Maturing the Safety Reflexes

Photo by Victor Vorontsov on Unsplash

Supposing that you have determined that you, or someone you would like to help, is not only dealing with this fundamental fear reflexes from the last post.

First: if you know somebody who has experience in this field, or have access to someone even via Zoom, please don’t do this on your own. It’s fraught with potential escalation of symptoms. BUT if you don’t know anybody, read on!

Next:  do a lot of the movement from the newsletter’s “Tuesday Tidbits” already sent out. It’s absolutely positively critical to do this, or the fear response will intensify, perhaps greatly. If the nervous system isn’t accustomed to feeling these unconscious and subconscious changes, it can strongly trigger even more fear. Sub/unconscious change is an odd sensation!

Occasionally a parent will do some independent research and quietly have their child try some Moro or Fear Paralysis exercises in addition to what I’m doing with them. I find out when the client’s behavior has regressed and things are much worse. Truly, done once a week and going slowly is much preferable to more often.

You may internet search or check out books that teach you exercises for the Moro or Fear Paralysis Reflex. There are some described in Blomberg and Dempsey’s book, Movements that Heal, a worthwhile read in any case.  In addition, any Brain Gym exercises are wonderful at this stage.  Just don’t get the white 34 page book with blue line drawings on the front — too much money for what you get.  My favorite is this one:  Caution: If you buy it used, several unscrupulous sellers will send you the 34 page version.  Send it right back!

Next, decide whether you need to mature the Fear Paralysis or Moro Reflex. Both give pretty much the same symptoms, or coping mechanisms as in my previous posts, but there’s one main difference.

Fear Paralysis develops first; it’s the “freeze,” the “I-can’t-get-moving” reflex.  Deer in the headlights, I can’t get started. Let me go be a hermit and do as little as possible, please. On the couch with a hoodie on, binge-watching Netflix or just be a turtle and hide from the world.

If your Moro reflex (fight or flight) is active, your primary response is to get into action and stay busy, keeping your mind off of things.  Compulsive cleaning or running are frequently good ways to cope with this.  If hanging out on a couch when you get anxious increases the anxiety, you’re dealign with the Moro. I am of the opinion that those with OCD, washing hands and so on, are also more likely to fall into this category.  More apt to have many shallower relationships because there’s always something else to do, someone else to talk to – though certainly that’s not exclusive.

Both lead to AD/HD, to anxiety, to all sorts of problems.  At least one is active in most of people. It’s said that if your fear paralysis reflex is active, chances are that your Moro also hasn’t been learned, but hasn’t shown itself. That’s okay, but know that if you do generalized exercises, both will benefit.

I have many ways to deal with this. For Fear Paralysis, get TTouch for Healthcare. Linda Tellington-Jones’ massage techniques, developed for first for animals, are helpful for more than fear paralysis: I use it for muscle spasms and pain as well.  Great for insomnia, if you have Fear Paralysis. If you’d like to save money, she has youtube videos where she tries to explain what she does – mostly on the animals, where I suspect her heart truly is.

Another technique is also helpful for pain held within your tissues from stored traumatic or unhappy memories. Very slowly rotate any joint, about 30 seconds to turn your palm down to up, or vice versa. You may move your arms above your head, or turn your head, or tilt it. Lying down seems to intensify the effect, and that would be needed if you’re going to move your legs.
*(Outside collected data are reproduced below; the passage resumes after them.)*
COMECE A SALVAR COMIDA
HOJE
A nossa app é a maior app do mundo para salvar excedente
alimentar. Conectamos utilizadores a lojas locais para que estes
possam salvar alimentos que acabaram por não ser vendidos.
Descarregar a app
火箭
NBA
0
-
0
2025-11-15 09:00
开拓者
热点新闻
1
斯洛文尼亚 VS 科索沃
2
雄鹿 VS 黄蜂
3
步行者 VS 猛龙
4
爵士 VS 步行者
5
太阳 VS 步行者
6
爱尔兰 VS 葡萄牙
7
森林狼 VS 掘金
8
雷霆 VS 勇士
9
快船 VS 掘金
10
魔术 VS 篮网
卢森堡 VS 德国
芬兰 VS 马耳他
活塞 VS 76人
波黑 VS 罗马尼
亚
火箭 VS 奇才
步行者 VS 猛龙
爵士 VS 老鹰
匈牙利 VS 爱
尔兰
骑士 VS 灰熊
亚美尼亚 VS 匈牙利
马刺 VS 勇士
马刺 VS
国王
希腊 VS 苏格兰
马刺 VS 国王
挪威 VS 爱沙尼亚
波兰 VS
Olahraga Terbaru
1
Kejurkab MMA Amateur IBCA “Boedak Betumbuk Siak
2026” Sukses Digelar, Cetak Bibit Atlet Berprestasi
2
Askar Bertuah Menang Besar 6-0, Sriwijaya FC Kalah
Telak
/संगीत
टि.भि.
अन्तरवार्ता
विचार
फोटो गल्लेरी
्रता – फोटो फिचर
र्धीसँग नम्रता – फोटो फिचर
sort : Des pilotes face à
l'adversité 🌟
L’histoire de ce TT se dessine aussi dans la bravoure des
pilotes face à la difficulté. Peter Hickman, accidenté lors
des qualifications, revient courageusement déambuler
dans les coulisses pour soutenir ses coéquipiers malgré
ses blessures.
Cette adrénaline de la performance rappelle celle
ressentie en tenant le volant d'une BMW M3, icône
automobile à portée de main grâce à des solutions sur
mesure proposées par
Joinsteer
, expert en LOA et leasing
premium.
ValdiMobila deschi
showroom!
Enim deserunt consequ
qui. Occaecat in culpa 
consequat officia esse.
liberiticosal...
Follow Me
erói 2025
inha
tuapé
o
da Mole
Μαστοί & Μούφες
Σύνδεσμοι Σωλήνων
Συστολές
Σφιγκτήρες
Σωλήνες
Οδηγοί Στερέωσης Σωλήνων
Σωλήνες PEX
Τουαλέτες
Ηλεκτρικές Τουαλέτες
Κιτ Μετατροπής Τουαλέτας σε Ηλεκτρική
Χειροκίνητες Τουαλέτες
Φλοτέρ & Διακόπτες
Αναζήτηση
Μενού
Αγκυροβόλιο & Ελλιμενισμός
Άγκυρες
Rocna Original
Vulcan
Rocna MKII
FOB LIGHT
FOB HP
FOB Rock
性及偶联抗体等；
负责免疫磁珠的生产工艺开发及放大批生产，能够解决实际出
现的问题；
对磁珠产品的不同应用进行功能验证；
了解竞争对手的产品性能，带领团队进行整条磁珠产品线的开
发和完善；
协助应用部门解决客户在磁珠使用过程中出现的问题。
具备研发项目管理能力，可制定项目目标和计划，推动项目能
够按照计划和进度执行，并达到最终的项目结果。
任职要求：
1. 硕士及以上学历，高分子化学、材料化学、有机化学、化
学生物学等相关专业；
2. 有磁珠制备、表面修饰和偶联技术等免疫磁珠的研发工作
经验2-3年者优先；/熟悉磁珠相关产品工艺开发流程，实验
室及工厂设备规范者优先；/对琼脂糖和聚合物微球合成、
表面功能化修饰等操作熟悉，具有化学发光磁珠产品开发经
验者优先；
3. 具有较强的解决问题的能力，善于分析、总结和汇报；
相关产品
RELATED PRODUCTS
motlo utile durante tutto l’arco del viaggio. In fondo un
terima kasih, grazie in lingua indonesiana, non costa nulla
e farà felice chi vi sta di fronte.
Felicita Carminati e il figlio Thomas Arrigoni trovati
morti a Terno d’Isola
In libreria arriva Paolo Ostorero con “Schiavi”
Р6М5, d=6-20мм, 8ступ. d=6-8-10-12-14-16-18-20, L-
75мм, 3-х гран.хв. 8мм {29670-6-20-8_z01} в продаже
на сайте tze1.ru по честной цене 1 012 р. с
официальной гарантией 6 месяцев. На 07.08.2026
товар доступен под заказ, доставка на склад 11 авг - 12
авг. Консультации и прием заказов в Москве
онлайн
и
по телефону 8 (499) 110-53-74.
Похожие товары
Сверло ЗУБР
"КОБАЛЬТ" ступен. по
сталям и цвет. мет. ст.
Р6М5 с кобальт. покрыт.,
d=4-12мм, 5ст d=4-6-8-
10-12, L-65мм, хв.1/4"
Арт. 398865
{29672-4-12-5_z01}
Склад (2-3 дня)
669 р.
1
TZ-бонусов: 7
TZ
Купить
For the Moro, the exercises in Movements that Heal (the book noted above) are helpful, or play like you’re trying to scare a bear: make yourself as big as you can – arms and legs spread out, opening your eyes and mouth.  Shake your arms a bit. Then become a pillbug: curl everything into yourself, essentially turtle-ing in. THEN give five short staccato “HA!” – like you’re laughing. Or crying. Try it standing, sitting or lying down.

Again, to heighten the experience and the growth, pay close attention to how your body feels and how you’re reacting during the movement. To soften that experience, do it a little quicker, or don’t pay attention to your body or its sensations.